[Dataset entries]
^^^^
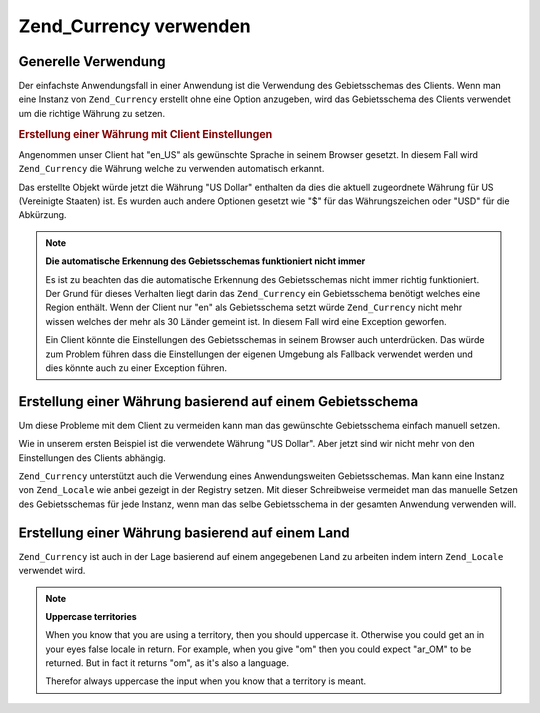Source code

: .. _zend.currency.usage:

Zend_Currency verwenden
=======================

.. _zend.currency.usage.generic:

Generelle Verwendung
--------------------

Der einfachste Anwendungsfall in einer Anwendung ist die Verwendung des Gebietsschemas des Clients. Wenn man eine
Instanz von ``Zend_Currency`` erstellt ohne eine Option anzugeben, wird das Gebietsschema des Clients verwendet um
die richtige Währung zu setzen.

.. _zend.currency.usage.generic.example-1:

.. rubric:: Erstellung einer Währung mit Client Einstellungen

Angenommen unser Client hat "en_US" als gewünschte Sprache in seinem Browser gesetzt. In diesem Fall wird
``Zend_Currency`` die Währung welche zu verwenden automatisch erkannt.

.. code-block:: php
   :linenos:

   $currency = new Zend_Currency();

   // Siehe die Standardwerte welche vom Client abhängen
   // var_dump($currency);

Das erstellte Objekt würde jetzt die Währung "US Dollar" enthalten da dies die aktuell zugeordnete Währung für
US (Vereinigte Staaten) ist. Es wurden auch andere Optionen gesetzt wie "$" für das Währungszeichen oder "USD"
für die Abkürzung.

.. note::

   **Die automatische Erkennung des Gebietsschemas funktioniert nicht immer**

   Es ist zu beachten das die automatische Erkennung des Gebietsschemas nicht immer richtig funktioniert. Der Grund
   für dieses Verhalten liegt darin das ``Zend_Currency`` ein Gebietsschema benötigt welches eine Region
   enthält. Wenn der Client nur "en" als Gebietsschema setzt würde ``Zend_Currency`` nicht mehr wissen welches
   der mehr als 30 Länder gemeint ist. In diesem Fall wird eine Exception geworfen.

   Ein Client könnte die Einstellungen des Gebietsschemas in seinem Browser auch unterdrücken. Das würde zum
   Problem führen dass die Einstellungen der eigenen Umgebung als Fallback verwendet werden und dies könnte auch
   zu einer Exception führen.

.. _zend.currency.usage.locale:

Erstellung einer Währung basierend auf einem Gebietsschema
----------------------------------------------------------

Um diese Probleme mit dem Client zu vermeiden kann man das gewünschte Gebietsschema einfach manuell setzen.

.. code-block:: php
   :linenos:

   $currency = new Zend_Currency('en_US');

   // Man könnte auch die 'locale' Option verwenden
   // $currency = new Zend_Currency(array('locale' => 'en_US'));

   // Siehe die aktuellen Einstellungen welche auf 'en_US' fixiert sind
   // var_dump($currency);

Wie in unserem ersten Beispiel ist die verwendete Währung "US Dollar". Aber jetzt sind wir nicht mehr von den
Einstellungen des Clients abhängig.

``Zend_Currency`` unterstützt auch die Verwendung eines Anwendungsweiten Gebietsschemas. Man kann eine Instanz von
``Zend_Locale`` wie anbei gezeigt in der Registry setzen. Mit dieser Schreibweise vermeidet man das manuelle Setzen
des Gebietsschemas für jede Instanz, wenn man das selbe Gebietsschema in der gesamten Anwendung verwenden will.

.. code-block:: php
   :linenos:

   // In der Bootstrap Datei
   $locale = new Zend_Locale('de_AT');
   Zend_Registry::set('Zend_Locale', $locale);

   // Irgendwo in der Anwendung
   $currency = new Zend_Currency();

.. _zend.currency.usage.territory:

Erstellung einer Währung basierend auf einem Land
-------------------------------------------------

``Zend_Currency`` ist auch in der Lage basierend auf einem angegebenen Land zu arbeiten indem intern
``Zend_Locale`` verwendet wird.

.. code-block:: php
   :linenos:

   $currency = new Zend_Currency('US');

   // See the actual settings which are fixed to 'en_US'
   // var_dump($currency);

.. note::

   **Uppercase territories**

   When you know that you are using a territory, then you should uppercase it. Otherwise you could get an in your
   eyes false locale in return. For example, when you give "om" then you could expect "ar_OM" to be returned. But
   in fact it returns "om", as it's also a language.

   Therefor always uppercase the input when you know that a territory is meant.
^^^^
◆ What to produce
When you copy the entries above, reproduce each line exactly and leave out any pictures.

◆ Output of the exercise
Source code

: .. _zend.currency.usage:

Zend_Currency verwenden
=======================

.. _zend.currency.usage.generic:

Generelle Verwendung
--------------------

Der einfachste Anwendungsfall in einer Anwendung ist die Verwendung des Gebietsschemas des Clients. Wenn man eine
Instanz von ``Zend_Currency`` erstellt ohne eine Option anzugeben, wird das Gebietsschema des Clients verwendet um
die richtige Währung zu setzen.

.. _zend.currency.usage.generic.example-1:

.. rubric:: Erstellung einer Währung mit Client Einstellungen

Angenommen unser Client hat "en_US" als gewünschte Sprache in seinem Browser gesetzt. In diesem Fall wird
``Zend_Currency`` die Währung welche zu verwenden automatisch erkannt.

.. code-block:: php
   :linenos:

   $currency = new Zend_Currency();

   // Siehe die Standardwerte welche vom Client abhängen
   // var_dump($currency);

Das erstellte Objekt würde jetzt die Währung "US Dollar" enthalten da dies die aktuell zugeordnete Währung für
US (Vereinigte Staaten) ist. Es wurden auch andere Optionen gesetzt wie "$" für das Währungszeichen oder "USD"
für die Abkürzung.

.. note::

   **Die automatische Erkennung des Gebietsschemas funktioniert nicht immer**

   Es ist zu beachten das die automatische Erkennung des Gebietsschemas nicht immer richtig funktioniert. Der Grund
   für dieses Verhalten liegt darin das ``Zend_Currency`` ein Gebietsschema benötigt welches eine Region
   enthält. Wenn der Client nur "en" als Gebietsschema setzt würde ``Zend_Currency`` nicht mehr wissen welches
   der mehr als 30 Länder gemeint ist. In diesem Fall wird eine Exception geworfen.

   Ein Client könnte die Einstellungen des Gebietsschemas in seinem Browser auch unterdrücken. Das würde zum
   Problem führen dass die Einstellungen der eigenen Umgebung als Fallback verwendet werden und dies könnte auch
   zu einer Exception führen.

.. _zend.currency.usage.locale:

Erstellung einer Währung basierend auf einem Gebietsschema
----------------------------------------------------------

Um diese Probleme mit dem Client zu vermeiden kann man das gewünschte Gebietsschema einfach manuell setzen.

.. code-block:: php
   :linenos:

   $currency = new Zend_Currency('en_US');

   // Man könnte auch die 'locale' Option verwenden
   // $currency = new Zend_Currency(array('locale' => 'en_US'));

   // Siehe die aktuellen Einstellungen welche auf 'en_US' fixiert sind
   // var_dump($currency);

Wie in unserem ersten Beispiel ist die verwendete Währung "US Dollar". Aber jetzt sind wir nicht mehr von den
Einstellungen des Clients abhängig.

``Zend_Currency`` unterstützt auch die Verwendung eines Anwendungsweiten Gebietsschemas. Man kann eine Instanz von
``Zend_Locale`` wie anbei gezeigt in der Registry setzen. Mit dieser Schreibweise vermeidet man das manuelle Setzen
des Gebietsschemas für jede Instanz, wenn man das selbe Gebietsschema in der gesamten Anwendung verwenden will.

.. code-block:: php
   :linenos:

   // In der Bootstrap Datei
   $locale = new Zend_Locale('de_AT');
   Zend_Registry::set('Zend_Locale', $locale);

   // Irgendwo in der Anwendung
   $currency = new Zend_Currency();

.. _zend.currency.usage.territory:

Erstellung einer Währung basierend auf einem Land
-------------------------------------------------

``Zend_Currency`` ist auch in der Lage basierend auf einem angegebenen Land zu arbeiten indem intern
``Zend_Locale`` verwendet wird.

.. code-block:: php
   :linenos:

   $currency = new Zend_Currency('US');

   // See the actual settings which are fixed to 'en_US'
   // var_dump($currency);

.. note::

   **Uppercase territories**

   When you know that you are using a territory, then you should uppercase it. Otherwise you could get an in your
   eyes false locale in return. For example, when you give "om" then you could expect "ar_OM" to be returned. But
   in fact it returns "om", as it's also a language.

   Therefor always uppercase the input when you know that a territory is meant.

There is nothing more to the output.